(Your goal) Please output the following records exactly. Leave every image out.

START Source material

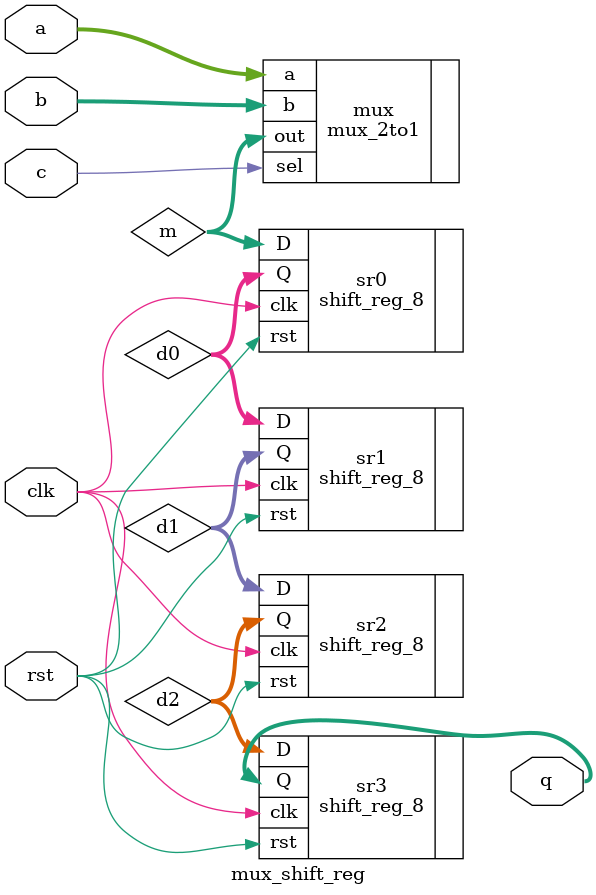
<source format=v>
`timescale 1ns / 1ps


module mux_shift_reg(
    input [7:0] a,
    input [7:0] b,
    input c,
    input clk,
    input rst,
    output [7:0] q
    );

wire [7:0] m, d0, d1, d2;

mux_2to1 mux(.a(a), .b(b), .sel(c), .out(m));
shift_reg_8 sr0(.D(m), .clk(clk), .rst(rst), .Q(d0));
shift_reg_8 sr1(.D(d0), .clk(clk), .rst(rst), .Q(d1));
shift_reg_8 sr2(.D(d1), .clk(clk), .rst(rst), .Q(d2));
shift_reg_8 sr3(.D(d2), .clk(clk), .rst(rst), .Q(q));

endmodule

</source>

END Source material

(Answer space)
<source format=v>
`timescale 1ns / 1ps


module mux_shift_reg(
    input [7:0] a,
    input [7:0] b,
    input c,
    input clk,
    input rst,
    output [7:0] q
    );

wire [7:0] m, d0, d1, d2;

mux_2to1 mux(.a(a), .b(b), .sel(c), .out(m));
shift_reg_8 sr0(.D(m), .clk(clk), .rst(rst), .Q(d0));
shift_reg_8 sr1(.D(d0), .clk(clk), .rst(rst), .Q(d1));
shift_reg_8 sr2(.D(d1), .clk(clk), .rst(rst), .Q(d2));
shift_reg_8 sr3(.D(d2), .clk(clk), .rst(rst), .Q(q));

endmodule

</source>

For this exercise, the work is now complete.